Ela parou por ali, baixando a cabeça em reflexão silenciosa.

Será que ela fora agressiva demais e assustara o Caio?

Sendo tão pouco recatada, será que ele a desprezaria?

Será que ele cancelaria o teste de repente?

Enquanto divagava, viu que ele se aproximava. Ele se curvou subitamente, trazendo seu rosto bonito para perto do dela.

"Thalita,"

Seus olhos de fênix, afiados e belos, estavam levemente arqueados, com um ar inexplicavelmente provocador. Suas pupilas negras e profundas, como um abismo escuro, fixaram-se nela.

"Gosta tanto assim de mim, é?"

Era uma distância em que as respirações se misturavam.

Thalita olhou fixamente para os olhos risonhos dele e, por puro nervosismo, engoliu em seco.

Gostar?

Thalita perguntou a si mesma e, no fundo, a resposta era provavelmente "não".

Poderiam chamá-la de inescrupulosa ou de insensível.

Tudo o que ela fazia tinha um único objetivo: tornar-se namorada dele para poder contê-lo legitimamente.

Afinal, através da conexão física, ela conhecia seus segredos e hábitos mais íntimos, muitos dos quais eram embaraçosos até de mencionar.
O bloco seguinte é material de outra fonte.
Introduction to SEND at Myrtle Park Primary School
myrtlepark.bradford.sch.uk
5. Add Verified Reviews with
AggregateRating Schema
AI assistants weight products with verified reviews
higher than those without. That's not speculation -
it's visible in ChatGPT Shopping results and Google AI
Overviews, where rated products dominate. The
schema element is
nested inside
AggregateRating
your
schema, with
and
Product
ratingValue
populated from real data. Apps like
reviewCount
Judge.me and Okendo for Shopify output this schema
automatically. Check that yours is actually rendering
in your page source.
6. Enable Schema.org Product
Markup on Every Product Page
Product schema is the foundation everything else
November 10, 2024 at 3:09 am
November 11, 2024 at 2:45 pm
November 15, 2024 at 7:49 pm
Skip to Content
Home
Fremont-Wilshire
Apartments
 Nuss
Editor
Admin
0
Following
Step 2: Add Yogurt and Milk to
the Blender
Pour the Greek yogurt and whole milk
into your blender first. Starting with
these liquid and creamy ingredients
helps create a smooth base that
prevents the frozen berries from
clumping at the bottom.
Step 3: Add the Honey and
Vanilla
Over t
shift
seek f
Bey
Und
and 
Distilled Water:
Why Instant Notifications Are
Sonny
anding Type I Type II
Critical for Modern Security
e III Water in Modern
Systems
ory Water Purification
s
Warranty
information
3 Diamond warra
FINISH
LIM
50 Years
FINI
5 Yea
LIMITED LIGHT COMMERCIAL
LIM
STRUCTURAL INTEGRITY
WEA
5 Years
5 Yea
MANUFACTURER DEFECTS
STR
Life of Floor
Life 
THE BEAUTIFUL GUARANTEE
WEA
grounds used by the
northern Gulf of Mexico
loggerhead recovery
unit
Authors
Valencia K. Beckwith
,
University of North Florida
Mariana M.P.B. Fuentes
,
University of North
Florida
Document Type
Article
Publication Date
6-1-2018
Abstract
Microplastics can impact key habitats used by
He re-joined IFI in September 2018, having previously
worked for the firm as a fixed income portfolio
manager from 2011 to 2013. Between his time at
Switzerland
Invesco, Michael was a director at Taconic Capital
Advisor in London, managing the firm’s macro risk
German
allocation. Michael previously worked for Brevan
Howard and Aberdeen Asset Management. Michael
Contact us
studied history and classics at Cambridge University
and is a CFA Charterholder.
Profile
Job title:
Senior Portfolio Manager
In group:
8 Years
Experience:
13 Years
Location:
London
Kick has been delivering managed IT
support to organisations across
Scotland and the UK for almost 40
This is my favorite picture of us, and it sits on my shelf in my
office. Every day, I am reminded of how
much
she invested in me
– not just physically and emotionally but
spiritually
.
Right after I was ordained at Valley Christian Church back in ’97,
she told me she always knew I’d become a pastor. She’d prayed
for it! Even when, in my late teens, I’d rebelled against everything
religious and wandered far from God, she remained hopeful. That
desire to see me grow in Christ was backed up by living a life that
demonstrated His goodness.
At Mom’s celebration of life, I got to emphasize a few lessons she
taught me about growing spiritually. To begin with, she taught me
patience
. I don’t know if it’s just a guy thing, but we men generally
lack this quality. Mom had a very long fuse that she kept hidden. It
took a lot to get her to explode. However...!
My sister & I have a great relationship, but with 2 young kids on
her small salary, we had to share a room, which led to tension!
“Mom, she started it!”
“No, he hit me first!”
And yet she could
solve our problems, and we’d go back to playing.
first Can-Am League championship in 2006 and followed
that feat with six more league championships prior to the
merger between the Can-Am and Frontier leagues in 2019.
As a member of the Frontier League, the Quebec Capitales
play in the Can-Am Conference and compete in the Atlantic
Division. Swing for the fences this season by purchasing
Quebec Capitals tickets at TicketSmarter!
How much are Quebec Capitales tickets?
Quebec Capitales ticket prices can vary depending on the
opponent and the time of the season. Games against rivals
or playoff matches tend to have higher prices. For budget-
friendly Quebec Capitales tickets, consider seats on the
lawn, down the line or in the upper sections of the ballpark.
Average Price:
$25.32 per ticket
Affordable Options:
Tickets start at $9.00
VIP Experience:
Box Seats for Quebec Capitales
Mas, se ela fosse a namorada, seria diferente.

Não importava o quão embaraçosas fossem as situações, como namorada ela teria o direito de intervir.

Claro, ninguém deve ser cruel; já que ela o estava cortejando, assumiria a responsabilidade.

Ela tentaria gostar dele de verdade.

Mas, pelo menos por enquanto, ela ainda não sentia esse amor profundo; era mais uma sensação de conquista por estar cumprindo sua missão.

Ela só não sabia em que momento dera a Caio aquela impressão errada.

Isso não provava que seus métodos atuais de conquista estavam sendo um sucesso?

Pensando nisso...

"Sim," Thalita assentiu com firmeza. Erguendo os olhos, encarou-o seriamente e disse palavra por palavra: "Eu gosto... gosto muito de você!"